Deltaテーブルの内部には、データを格納するParquetファイルが存在します。また、Parquetファイルのすぐ隣にはDeltaのトランザクションログを格納する _delta_log という名前のサブディレクトリが含まれています。これらのParquetファイルのサイズは、クエリー性能において非常に重要です。
ビッグデータの世界において、小さなファイル問題はよく知られている問題です。テーブルの背後のファイルが小さく大量になると、小さいファイルのオープン、クローズのためだけに時間を要するようになった結果、読み込みのレイテンシーで苦しむことになります。
この問題を回避するには、ワークロードや特定のユースケースに基づく、ケースバイケースの考え方で設定可能な16MBから1GBの間のファイルサイズにすることがベストとなります。
Unity Catalogでカタログ化されるマネージドテーブルを作成するために、Databricksランタイム11.3以降を使っているのであれば、Databricksがオートチューニング機能の一部として、バックグラウンドでDeltaテーブルのターゲットファイルサイズの設定やファイルサイズの最適化を自動で行うので、これらのことを心配する必要はありません。将来的には、外部テーブルでもこの機能を活用できるようになります。

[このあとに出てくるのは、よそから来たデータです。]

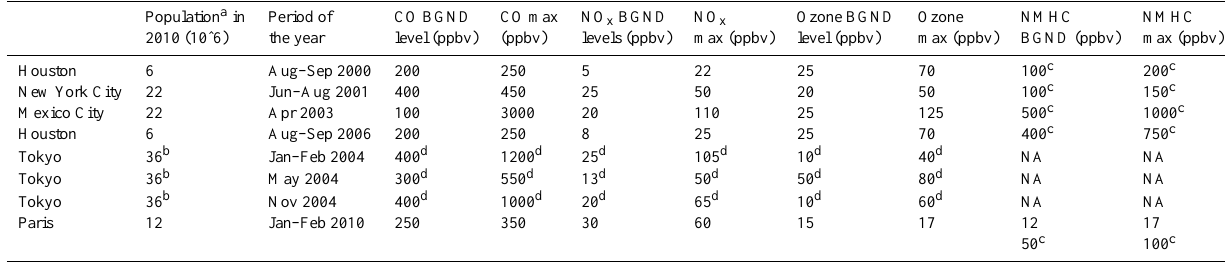
Table 1. Gaseous pollutants levels registered in different urban atmospheres.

他のケースにおいては、適切なファイルサイズを得るために、特定のSparkジョブを用いて手動でファイルをコンパックとにする必要があるかもしれませんが、Deltaはすぐに利用できるビンパッキングの機能(コンパクション)を提供しているので、このようなことは不要です。Deltaでは、以下で説明するように2つの方法でビンパッキングを達成することができます:
1. Optimize & Z-order
OPTIMIZEは、ファイルサイズが最大1GB(設定可能です)になるようにファイルをコンパクトにします。このコマンドは基本的に、設定したサイズ(設定しない場合にはデフォルトの1GB)にファイルをサイジングしようとします。また、選択したカラムによってデータを物理的にソートし、コロケーションするZORDERとOPTIMIZEコマンドを組み合わせることができます。
OPTIMIZE table_name [WHERE predicate]
[ZORDER BY (col_name1 [, ...] ) ]
- Z-orderingでは常にカーディナリティの高いカラム(注文テーブルにおける
customer_id
など)を選ぶようにしましょう。日付からむは通常カーディナリティの低いカラムなので、Z-orderで用いるべきではありません。それらはパーティショニングのカラムに適しています(しかし、テーブルを常にパーティショニングする必要はありません。詳細は以下のパーティショニングのセクションをご覧ください)。Z-orderにおいては、後段のクエリーにおけるフィルター句やjoinキーで頻繁に用いられるカラムを選択しましょう。 - Z-orderingで多数のカラムを指定すると、Z-orderの効果を劣化させるので、4カラムより多いカラムを指定しないようにしましょう。
- ジョブ自身でOPTIMIZEコマンドを実行するのではなく、個別のジョブクラスターで実行しましょう。さもないと、対応するジョブのSLAにインパクトを与える可能性があります。
- OPTIMIZEコマンドはコンピュート重視のオペレーションなので、コンピュート最適化インスタンスファミリーを使うことをお勧めします。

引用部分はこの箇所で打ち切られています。